The two remaining foundation squares, fertilization and mating, take more courage to answer. They strike so closely into the heart of existing relationships. You are fearful, too, that the knowledge will be misused, that it will lead to sex play and experimentation. You don't know how to phrase the answer anyway. There are some things you just can't put into words!

Let's see if one can't, and much more simply than you imagine. Your Philip, or Philippa, who has just learned that babies grow in their mothers, says: "I wonder what makes the babies start. How do they get in their mothers in the first place?"

"Babies are not babies from the very start," you answer. "They have to grow before they are born just as you grow now after you are born. Each baby starts at first from the union of two tiny particles of living matter called cells. One cell is in the father, one is in the mother. These two particles must come together and unite away up in the mother where the baby is to grow. When they do, then the baby begins to take form."

******

EXERCISE BRIEF | Reproduce the passage on explaining to a child how babies start, word for word and in full.

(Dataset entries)
******

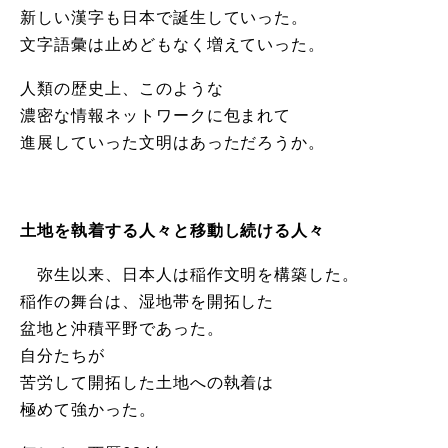
新しい漢字も日本で誕生していった。
文字語彙は止めどもなく増えていった。
人類の歴史上、このような
濃密な情報ネットワークに包まれて
進展していった文明はあっただろうか。
土地を執着する人々と移動し続ける人々
弥生以来、日本人は稲作文明を構築した。
稲作の舞台は、湿地帯を開拓した
盆地と沖積平野であった。
自分たちが
苦労して開拓した土地への執着は
極めて強かった。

******

ANSWER FOR THIS EXERCISE |
The two remaining foundation squares, fertilization and mating, take more courage to answer. They strike so closely into the heart of existing relationships. You are fearful, too, that the knowledge will be misused, that it will lead to sex play and experimentation. You don't know how to phrase the answer anyway. There are some things you just can't put into words!

Let's see if one can't, and much more simply than you imagine. Your Philip, or Philippa, who has just learned that babies grow in their mothers, says: "I wonder what makes the babies start. How do they get in their mothers in the first place?"

"Babies are not babies from the very start," you answer. "They have to grow before they are born just as you grow now after you are born. Each baby starts at first from the union of two tiny particles of living matter called cells. One cell is in the father, one is in the mother. These two particles must come together and unite away up in the mother where the baby is to grow. When they do, then the baby begins to take form."